- PROBLEM
Within the records below, find the line with "left eye: (68, 75)" and the line with "right shoulder: (95, 109)", then reproduce exactly those two lines and all lines between them, without any picture.

- DATA FOR ANALYSIS
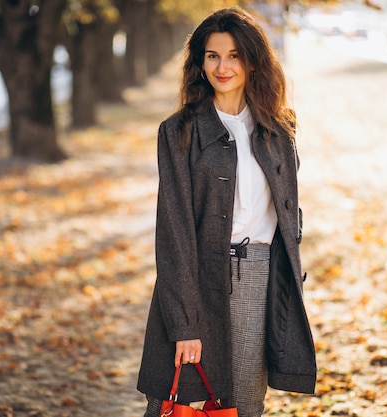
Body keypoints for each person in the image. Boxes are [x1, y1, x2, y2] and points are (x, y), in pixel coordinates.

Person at [137, 7, 317, 417]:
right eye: (213, 55)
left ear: (252, 61)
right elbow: (175, 231)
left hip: (258, 275)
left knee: (244, 404)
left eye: (234, 55)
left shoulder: (278, 130)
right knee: (181, 400)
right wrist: (185, 324)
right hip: (199, 278)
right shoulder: (180, 130)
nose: (223, 66)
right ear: (200, 63)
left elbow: (289, 217)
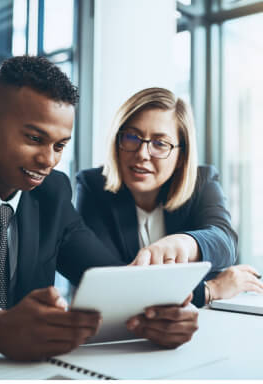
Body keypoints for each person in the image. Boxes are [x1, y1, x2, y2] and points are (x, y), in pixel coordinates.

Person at [0, 59, 199, 371]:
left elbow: (110, 280)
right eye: (34, 139)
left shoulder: (52, 193)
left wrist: (160, 315)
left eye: (60, 146)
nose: (48, 161)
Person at [76, 87, 262, 308]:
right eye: (131, 137)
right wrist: (210, 290)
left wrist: (185, 243)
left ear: (181, 156)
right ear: (117, 141)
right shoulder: (94, 186)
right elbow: (106, 284)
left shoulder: (201, 181)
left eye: (160, 143)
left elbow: (224, 242)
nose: (142, 154)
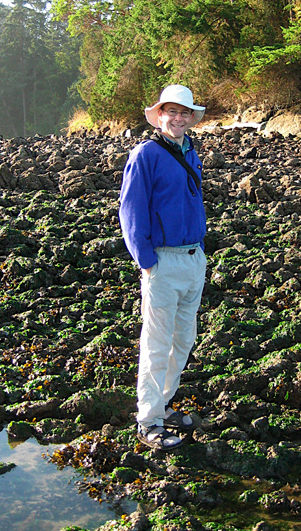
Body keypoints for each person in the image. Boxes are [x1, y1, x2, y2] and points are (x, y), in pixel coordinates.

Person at [119, 84, 207, 450]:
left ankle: (163, 403)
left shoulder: (191, 151)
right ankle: (149, 420)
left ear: (191, 118)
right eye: (171, 111)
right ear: (159, 116)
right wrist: (147, 262)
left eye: (184, 112)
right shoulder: (145, 155)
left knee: (183, 339)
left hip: (193, 258)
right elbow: (130, 211)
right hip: (163, 262)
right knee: (156, 345)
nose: (178, 118)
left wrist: (200, 250)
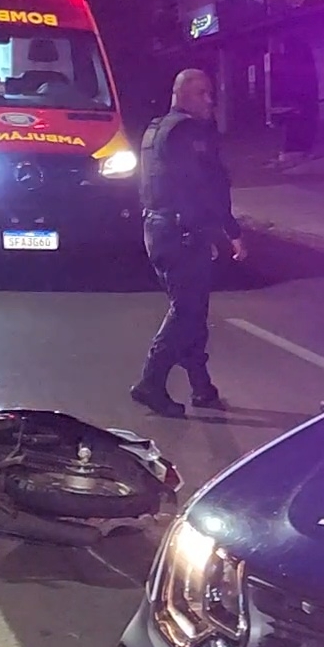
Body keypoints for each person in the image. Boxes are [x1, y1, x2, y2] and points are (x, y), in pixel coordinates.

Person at [131, 68, 247, 419]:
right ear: (181, 95)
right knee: (187, 311)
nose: (209, 100)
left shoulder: (156, 128)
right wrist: (228, 230)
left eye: (210, 93)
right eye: (202, 93)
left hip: (162, 229)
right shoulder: (186, 132)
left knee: (193, 311)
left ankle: (201, 386)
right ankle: (151, 382)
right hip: (180, 232)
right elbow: (205, 186)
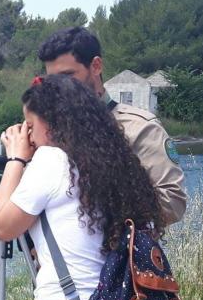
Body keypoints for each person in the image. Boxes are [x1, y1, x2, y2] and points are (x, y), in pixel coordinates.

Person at [0, 74, 162, 300]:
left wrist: (15, 158)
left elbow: (3, 226)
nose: (29, 135)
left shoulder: (51, 159)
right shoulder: (122, 165)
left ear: (52, 127)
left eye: (30, 125)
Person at [38, 26, 186, 226]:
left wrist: (95, 199)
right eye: (52, 80)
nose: (59, 87)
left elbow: (173, 204)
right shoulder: (48, 130)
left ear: (96, 66)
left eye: (68, 75)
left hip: (118, 253)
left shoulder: (140, 128)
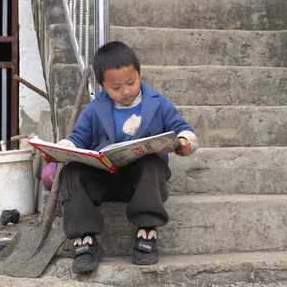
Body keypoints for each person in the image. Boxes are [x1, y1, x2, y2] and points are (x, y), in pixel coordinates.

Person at [46, 41, 198, 274]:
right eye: (116, 88)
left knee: (152, 163)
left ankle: (146, 230)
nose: (126, 91)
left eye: (131, 82)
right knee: (72, 171)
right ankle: (84, 240)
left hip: (139, 184)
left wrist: (185, 142)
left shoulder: (157, 103)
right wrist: (63, 149)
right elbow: (76, 138)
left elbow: (182, 128)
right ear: (103, 86)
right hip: (103, 181)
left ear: (139, 74)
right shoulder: (95, 109)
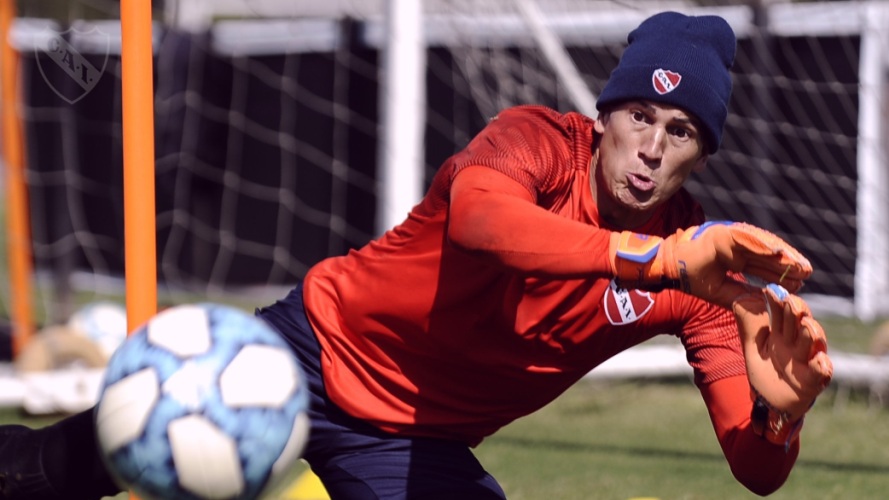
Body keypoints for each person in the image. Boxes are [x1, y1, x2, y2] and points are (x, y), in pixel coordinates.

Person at [0, 11, 833, 500]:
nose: (651, 147)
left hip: (412, 443)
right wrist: (650, 261)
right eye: (638, 119)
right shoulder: (538, 141)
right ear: (604, 115)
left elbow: (755, 471)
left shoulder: (701, 274)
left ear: (703, 154)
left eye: (680, 132)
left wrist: (780, 415)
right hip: (311, 351)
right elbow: (481, 220)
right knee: (64, 466)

- YOUR RESPONSE
left eye: (68, 75)
left hip: (118, 253)
left shoulder: (140, 128)
Body keypoints for each person in the image. Boxes are [x1, y1, x2, y2] and points are (x, y), in pixel coordinates.

Person at [46, 41, 198, 274]:
right eye: (116, 88)
left knee: (152, 163)
left ankle: (146, 230)
nose: (126, 91)
left eye: (131, 82)
right knee: (72, 171)
right ankle: (84, 240)
left hip: (139, 184)
left wrist: (185, 142)
left shoulder: (157, 103)
right wrist: (63, 149)
right elbow: (76, 138)
left elbow: (182, 128)
right ear: (103, 86)
right hip: (103, 181)
left ear: (139, 74)
right shoulder: (95, 109)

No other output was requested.